Le preoccupazioni francesi, condivise da molti altri Paesi, derivano dalla constatazione che le sorti della guerra in Ucraina stanno volgendo al peggio per Zelensky e il suo esercito, con il rischio di un’ulteriore avanzata russa che potrebbe determinare un profondo sconvolgimento politico-militare nel governo di Kiev.

Immaginiamo che cosa potrebbe rappresentare per l’Ucraina e l’Europa la caduta di Odessa che continua  a costituire un obbiettivo prioritario sul quale è tornata a concentrarsi  con recenti attacchi di droni l’attenzione di Putin.
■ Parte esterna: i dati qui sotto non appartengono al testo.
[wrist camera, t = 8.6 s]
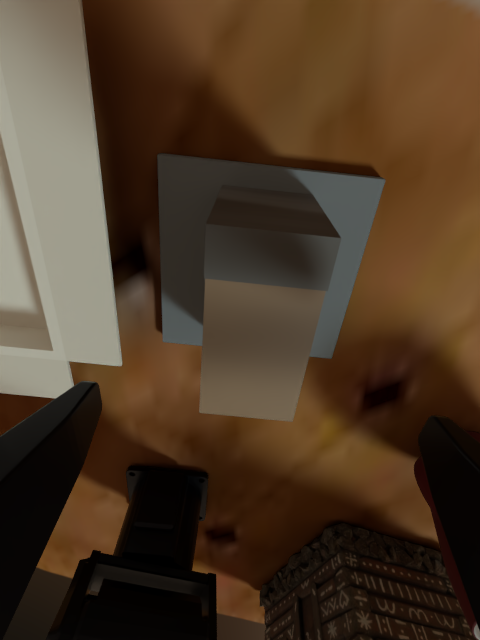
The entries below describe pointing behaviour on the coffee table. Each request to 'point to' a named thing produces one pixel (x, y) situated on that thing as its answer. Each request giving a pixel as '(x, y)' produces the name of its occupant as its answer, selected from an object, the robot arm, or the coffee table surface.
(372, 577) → the model building
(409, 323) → the coffee table surface
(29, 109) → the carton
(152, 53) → the coffee table surface
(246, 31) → the coffee table surface
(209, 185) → the slate mat
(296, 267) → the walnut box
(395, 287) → the coffee table surface
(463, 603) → the mug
A ciò si aggiunga la possibilità che la Transnistria venga prima o poi incamerata, su sua richiesta, dalla Russia completando il quadro di accerchiamento dell’Ucraina.  Di fronte a un tale scenario l’Europa, con gli Stati Uniti sempre più distanti dalle vicende ucraine, si pone il problema  di come mettere a punto una strategia difensiva per evitare una vittoria russa che inevitabilmente segnerebbe la caduta di Zelensky e del suo governo. Per far questo tuttavia occorrono non solo adeguati armamenti altamente sofisticati, ma anche istruttori che insegnino ai soldati ucraini come usarli. La reazione di Mosca alle proposte francesi è  stata netta. L’invio ufficiale di uomini sul terreno(si sa infatti che molti volontari provenienti da vari Paesi europei  operano già nelle zone di guerra) equivarrebbe a una dichiarazione di guerra alla Russia, con tutte le conseguenze che ne deriverebbero.
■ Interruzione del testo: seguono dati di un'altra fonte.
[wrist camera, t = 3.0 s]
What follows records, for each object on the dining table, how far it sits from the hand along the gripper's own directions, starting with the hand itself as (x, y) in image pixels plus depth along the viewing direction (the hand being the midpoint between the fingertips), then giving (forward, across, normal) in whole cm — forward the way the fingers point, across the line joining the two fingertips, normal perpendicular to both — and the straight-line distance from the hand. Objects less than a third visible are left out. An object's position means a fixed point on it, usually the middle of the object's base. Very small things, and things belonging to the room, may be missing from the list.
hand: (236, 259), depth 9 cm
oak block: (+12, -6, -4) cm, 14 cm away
Appare sempre più chiaro che Putin di fronte al disimpegno   americano che sembra delinearsi nel Congresso  voglia testare la reale capacità e volontà  di reazione dei Paesi europei di fronte a nuove violazioni  da parte russa come potrebbe essere l’occupazione del corridoio Suwalki, un lembo di terra lungo circa 65 chilometri, che collega la Polonia con gli Stati baltici e separa la Bielorussia e la regione di Kaliningrad della Federazione Russa Le proposte di Macron, al di là di ogni considerazione sulla loro effettiva praticabilità, segnalano comunque una situazione estremamente delicata che  richiede una presa di coscienza da parte delle opinioni pubbliche con adeguati dibattiti parlamentari. Il rischio è infatti che siano intraprese  unilateralmente e senza la dovuta trasparenza iniziative suscettibili di provocare l’allargamento  del conflitto.

Ne sono un esempio gli accordi bilaterali di mutua assistenza firmati da alcuni Paesi europei, tra i quali ultimamente anche l’Italia, che potrebbero contenere clausole che comportano interventi  automatici suscettibili di  determinare uno stato di guerra  diretto con la Russia.  La provocazione di Macron dovrebbe pertanto indurre NATO  e UE a una riflessione comune per stabilire “linee rosse” credibili, oltrepassate le quali Putin si troverebbe  a dover affrontare direttamente la NATO con le drammatiche conseguenze che ne potrebbero derivare. Parallelamente, dovrebbero essere esplorate le possibilità  di congelare il conflitto su una linea del fronte accettabile per le due parti.

Data la situazione  che si è  venuta a creare sul terreno al momento attuale appare prioritario  adottare una forte strategia difensiva che impedisca ulteriori avanzate russe. Ciò  non significa abbandonare al loro destino i territori occupati illegalmente da parte russa, che la Comunità internazionale non riconoscerà mai, ma porre le basi per un percorso, che dovrebbe portare, una volta scomparso Putin e l’attuale dirigenza del Cremlino, a ridefinire un equilibrio e una nuova architettura di sicurezza in Europa.